Stored data entries:
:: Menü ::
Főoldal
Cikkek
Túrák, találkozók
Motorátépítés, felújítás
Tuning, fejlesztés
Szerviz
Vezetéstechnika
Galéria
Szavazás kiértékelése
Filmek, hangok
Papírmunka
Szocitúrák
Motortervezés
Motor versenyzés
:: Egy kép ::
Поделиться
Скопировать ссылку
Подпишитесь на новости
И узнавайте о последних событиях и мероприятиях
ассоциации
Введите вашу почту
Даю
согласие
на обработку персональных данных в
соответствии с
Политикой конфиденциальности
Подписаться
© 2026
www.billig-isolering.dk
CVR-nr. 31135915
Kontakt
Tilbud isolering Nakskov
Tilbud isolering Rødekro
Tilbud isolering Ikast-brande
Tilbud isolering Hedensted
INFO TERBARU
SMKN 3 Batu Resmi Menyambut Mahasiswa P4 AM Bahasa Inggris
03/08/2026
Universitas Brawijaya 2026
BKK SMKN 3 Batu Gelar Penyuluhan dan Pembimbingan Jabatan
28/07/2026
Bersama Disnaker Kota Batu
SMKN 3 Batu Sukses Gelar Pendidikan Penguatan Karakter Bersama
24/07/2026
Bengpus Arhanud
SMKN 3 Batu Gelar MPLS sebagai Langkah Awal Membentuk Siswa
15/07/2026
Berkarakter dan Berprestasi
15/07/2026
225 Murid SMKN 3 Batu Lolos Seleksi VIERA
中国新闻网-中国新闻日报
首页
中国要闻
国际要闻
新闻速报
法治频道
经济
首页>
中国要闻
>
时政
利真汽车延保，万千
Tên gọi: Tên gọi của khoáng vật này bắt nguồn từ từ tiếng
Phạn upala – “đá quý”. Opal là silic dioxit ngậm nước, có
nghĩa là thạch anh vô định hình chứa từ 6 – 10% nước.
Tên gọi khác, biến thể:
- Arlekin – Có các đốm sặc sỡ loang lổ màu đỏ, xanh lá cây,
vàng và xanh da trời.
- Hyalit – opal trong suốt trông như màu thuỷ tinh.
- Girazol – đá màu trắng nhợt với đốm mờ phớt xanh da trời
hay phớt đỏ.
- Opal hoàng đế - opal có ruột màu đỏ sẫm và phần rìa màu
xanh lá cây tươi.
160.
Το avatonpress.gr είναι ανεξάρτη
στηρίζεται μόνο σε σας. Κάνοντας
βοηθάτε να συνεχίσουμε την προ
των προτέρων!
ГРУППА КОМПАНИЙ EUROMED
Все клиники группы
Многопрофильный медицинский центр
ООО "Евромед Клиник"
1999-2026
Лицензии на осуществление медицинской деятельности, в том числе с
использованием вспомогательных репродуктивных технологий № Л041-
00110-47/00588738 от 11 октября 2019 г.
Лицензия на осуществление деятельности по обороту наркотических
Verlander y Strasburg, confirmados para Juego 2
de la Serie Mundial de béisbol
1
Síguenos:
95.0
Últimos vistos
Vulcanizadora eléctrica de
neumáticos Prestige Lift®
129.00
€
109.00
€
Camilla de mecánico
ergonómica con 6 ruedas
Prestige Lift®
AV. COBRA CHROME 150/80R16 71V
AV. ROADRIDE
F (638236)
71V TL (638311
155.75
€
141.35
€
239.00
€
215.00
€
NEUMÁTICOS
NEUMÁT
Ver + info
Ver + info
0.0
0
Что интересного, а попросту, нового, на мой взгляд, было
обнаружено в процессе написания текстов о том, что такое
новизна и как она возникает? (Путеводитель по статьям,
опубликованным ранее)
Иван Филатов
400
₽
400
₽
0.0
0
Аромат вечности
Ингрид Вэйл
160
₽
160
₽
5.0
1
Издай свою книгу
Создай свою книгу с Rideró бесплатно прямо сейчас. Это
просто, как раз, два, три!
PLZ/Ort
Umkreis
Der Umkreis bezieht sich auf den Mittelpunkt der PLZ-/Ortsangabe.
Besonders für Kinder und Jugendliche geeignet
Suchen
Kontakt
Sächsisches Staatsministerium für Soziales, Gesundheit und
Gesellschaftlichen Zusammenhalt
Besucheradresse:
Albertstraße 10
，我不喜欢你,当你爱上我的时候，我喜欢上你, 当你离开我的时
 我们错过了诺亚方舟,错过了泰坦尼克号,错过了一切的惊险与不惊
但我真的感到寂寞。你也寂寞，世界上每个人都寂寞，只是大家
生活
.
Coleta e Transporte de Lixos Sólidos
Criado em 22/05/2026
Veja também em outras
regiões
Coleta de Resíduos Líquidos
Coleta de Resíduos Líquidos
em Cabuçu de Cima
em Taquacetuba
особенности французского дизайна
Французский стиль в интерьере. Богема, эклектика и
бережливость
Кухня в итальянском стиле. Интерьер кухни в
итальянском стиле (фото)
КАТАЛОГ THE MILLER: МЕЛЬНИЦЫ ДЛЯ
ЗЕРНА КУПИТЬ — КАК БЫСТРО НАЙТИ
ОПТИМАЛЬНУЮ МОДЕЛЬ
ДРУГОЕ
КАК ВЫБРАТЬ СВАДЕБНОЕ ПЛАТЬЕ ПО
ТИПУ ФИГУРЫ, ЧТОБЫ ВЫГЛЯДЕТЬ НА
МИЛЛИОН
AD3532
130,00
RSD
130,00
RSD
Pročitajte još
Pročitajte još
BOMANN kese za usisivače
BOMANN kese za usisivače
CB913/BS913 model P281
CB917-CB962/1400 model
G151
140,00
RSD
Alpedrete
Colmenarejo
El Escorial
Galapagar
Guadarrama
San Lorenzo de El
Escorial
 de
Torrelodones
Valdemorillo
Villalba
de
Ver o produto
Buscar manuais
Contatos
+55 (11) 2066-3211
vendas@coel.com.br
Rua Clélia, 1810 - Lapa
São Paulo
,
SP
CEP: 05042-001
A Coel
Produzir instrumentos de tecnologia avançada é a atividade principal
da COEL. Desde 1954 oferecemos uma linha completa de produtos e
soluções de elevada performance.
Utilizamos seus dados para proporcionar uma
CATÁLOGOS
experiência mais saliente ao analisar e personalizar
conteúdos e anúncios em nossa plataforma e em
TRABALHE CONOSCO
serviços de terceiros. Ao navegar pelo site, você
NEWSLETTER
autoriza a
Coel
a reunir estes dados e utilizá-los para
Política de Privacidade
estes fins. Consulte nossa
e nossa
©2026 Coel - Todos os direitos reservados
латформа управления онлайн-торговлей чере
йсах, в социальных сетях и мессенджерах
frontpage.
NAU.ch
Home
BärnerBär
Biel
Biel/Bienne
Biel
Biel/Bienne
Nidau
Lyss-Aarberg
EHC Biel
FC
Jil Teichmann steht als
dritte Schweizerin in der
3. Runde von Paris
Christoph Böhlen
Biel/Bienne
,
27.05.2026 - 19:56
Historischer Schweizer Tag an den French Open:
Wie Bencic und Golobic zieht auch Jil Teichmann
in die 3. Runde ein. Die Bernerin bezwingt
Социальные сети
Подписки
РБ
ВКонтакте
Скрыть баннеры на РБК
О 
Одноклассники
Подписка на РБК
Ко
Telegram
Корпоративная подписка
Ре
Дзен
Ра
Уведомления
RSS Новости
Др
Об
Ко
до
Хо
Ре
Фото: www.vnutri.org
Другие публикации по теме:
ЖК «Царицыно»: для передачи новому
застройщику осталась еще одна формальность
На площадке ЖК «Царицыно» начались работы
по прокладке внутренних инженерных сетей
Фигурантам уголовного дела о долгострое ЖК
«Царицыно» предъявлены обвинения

** WORK INSTRUCTIONS **
Each line of the data that includes the word "Runde" counts once; report the total and nothing more.

** TASK OUTPUT **
2